Mas falar da minha epopeia não é a intenção deste texto, caro leitor. Quero falar da Natália, de 23 anos, que conheci esta semana na academia de ginástica que frequento. Foi daquelas poucas que bato o olho e gosto na mesma hora. A menina é alta feito uma varapau de quase um metro e oitenta distribuídos uniformemente em quarenta e cinco quilos. Não é difícil adivinhar que seu apelido de sempre é Olívia Palito. Mas Natália é só sorrisos e cheia de problemas hormonais que nenhum médico consegue resolver. “Um dia parei para contabilizar e cheguei a conclusão de que o que já gastamos com tratamento, daria para comprar casas e carros só meus”, disse.


Ela conta que já chegou a comer feito bicho. Jantava uma pizza gigante com dois litros de refrigerante na tentativa de engordar, mas tudo ia para seu rosto, transformava-se em monstruosas espinhas aterrorizantes “dá até para confundir meu olho com essa daqui”, diz apontando, rindo da própria desgraça. Natália já usou até creme feito exclusivamente para ela vindo dos EUA. Veio das mãos de médico renomado. Custou uma fortuna que compraria metade da metade de um carro dos que ela deveria guardar em casa, “mas foi como água”, lamentou.

Natália é a figura mais estranha de toda a academia, mas a mais doce. Está frequentando esse ambiente de gordinhos, fortes, musculosos e de todos os outros tipos de gente para ganhar massa muscular. “Não gosto. Queria mesmo era ganhar gordura, mas não tem jeito, nem que eu coma todos os toucinhos de todos os porcos do mundo, com certeza, não vou engordar”. Tudo que Natália come de gordura vira espinhas vulcânicas que procuram espaço nos cantos incabíveis do rosto dela e também nas costas. O jeito é fazer musculação para “engordar”.

Caros, a minha função desde então é a de tentar dar força a Natália. Dar força aos pensamentos e à força de vontade dela, pois os braços e pernas magricelas mal conseguem levantar quarenta quilos na leg press. A impressão é que a qualquer momento vão se partir ao meio, mas são muito mais fortes que os da gente. Cheguei a conclusão.

Natália se cansou de vestir 34 quando é em número, se for em letra, ah... às vezes cabe um PP, pequeno feito criança. “Quero usar jeans de gente grande.

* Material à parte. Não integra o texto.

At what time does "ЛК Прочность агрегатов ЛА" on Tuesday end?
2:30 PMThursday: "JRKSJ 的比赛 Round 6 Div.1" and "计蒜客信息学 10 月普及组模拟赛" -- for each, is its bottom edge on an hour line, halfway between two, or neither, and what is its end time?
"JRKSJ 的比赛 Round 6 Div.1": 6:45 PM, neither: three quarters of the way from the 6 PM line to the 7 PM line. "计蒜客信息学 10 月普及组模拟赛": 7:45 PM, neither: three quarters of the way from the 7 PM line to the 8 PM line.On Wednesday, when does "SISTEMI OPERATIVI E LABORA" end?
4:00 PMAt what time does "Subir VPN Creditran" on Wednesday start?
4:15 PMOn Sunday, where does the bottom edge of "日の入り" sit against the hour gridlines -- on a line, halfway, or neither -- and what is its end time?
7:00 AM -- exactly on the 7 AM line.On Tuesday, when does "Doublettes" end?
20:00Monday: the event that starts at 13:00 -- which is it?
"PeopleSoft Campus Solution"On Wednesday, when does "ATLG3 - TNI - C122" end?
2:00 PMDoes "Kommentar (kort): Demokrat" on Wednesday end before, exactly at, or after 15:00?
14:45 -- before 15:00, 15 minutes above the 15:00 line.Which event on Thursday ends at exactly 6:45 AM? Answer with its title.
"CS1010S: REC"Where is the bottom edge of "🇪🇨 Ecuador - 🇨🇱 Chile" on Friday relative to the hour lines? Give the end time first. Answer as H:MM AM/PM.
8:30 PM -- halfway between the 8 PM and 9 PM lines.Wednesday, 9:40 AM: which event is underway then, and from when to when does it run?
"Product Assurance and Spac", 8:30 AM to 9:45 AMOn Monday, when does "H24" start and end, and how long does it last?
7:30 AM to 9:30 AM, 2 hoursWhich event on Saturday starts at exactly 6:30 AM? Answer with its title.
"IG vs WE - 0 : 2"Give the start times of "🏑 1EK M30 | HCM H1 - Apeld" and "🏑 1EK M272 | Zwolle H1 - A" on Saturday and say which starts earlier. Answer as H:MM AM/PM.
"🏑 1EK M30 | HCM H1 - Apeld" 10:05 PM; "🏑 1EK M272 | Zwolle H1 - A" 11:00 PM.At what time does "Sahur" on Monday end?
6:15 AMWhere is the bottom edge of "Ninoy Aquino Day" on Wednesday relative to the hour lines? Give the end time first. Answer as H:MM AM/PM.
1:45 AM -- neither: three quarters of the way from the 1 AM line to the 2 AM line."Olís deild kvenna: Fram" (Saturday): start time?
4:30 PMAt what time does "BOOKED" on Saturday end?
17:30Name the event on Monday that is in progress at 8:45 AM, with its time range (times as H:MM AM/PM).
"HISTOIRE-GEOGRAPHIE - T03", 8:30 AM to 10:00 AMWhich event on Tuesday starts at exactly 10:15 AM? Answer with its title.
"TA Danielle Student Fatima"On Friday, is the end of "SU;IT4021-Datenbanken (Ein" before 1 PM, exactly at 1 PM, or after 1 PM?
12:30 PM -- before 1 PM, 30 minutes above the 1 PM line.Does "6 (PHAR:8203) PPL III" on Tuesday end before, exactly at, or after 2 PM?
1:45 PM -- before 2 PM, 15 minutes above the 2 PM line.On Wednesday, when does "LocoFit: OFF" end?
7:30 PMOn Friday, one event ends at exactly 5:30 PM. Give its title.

Preciso crescer para os lados também. Eu seria a pessoa mais feliz do mundo se fosse gorda. O ideal seriam uns quarenta quilos a mais”, exclama como quem não mede o peso de quarenta quilos em cima dos quarenta e cinco poucos existentes em seu corpo esguio, reto feito tábua de passar roupas.

Hoje me peguei pensando sobre o formato e o tamanho que tem a felicidade de cada um. Nenhuma é igual. Algumas pessoas só seriam felizes com o manequim 38 em perfeição com o corpo, no entanto estão acima da média. Outras não.

E assim vamos acompanhando as coisas da vida. Uns se esforçam para emagrecer, outros continuam se esforçando para não engordar, uns cultuam os músculos fortes e inflados e outros... Só querem engordar. Natália só quer ter um corpo enorme, minha gente! Ela nem se importa com as consequentes e desagradáveis celulites e gorduras por cima do cós da calça, aquelas que formam o famigerado “pneu”. É somente dessa maneira que ela seria altamente, enormemente feliz. E quem sou eu ou quem é você para estranhar a fórmula da felicidade dos outros? Pois, como já sabemos, ser feliz é o que sempre e mais importa, sendo feio, bonito, baixo, alto, gordo ou magro.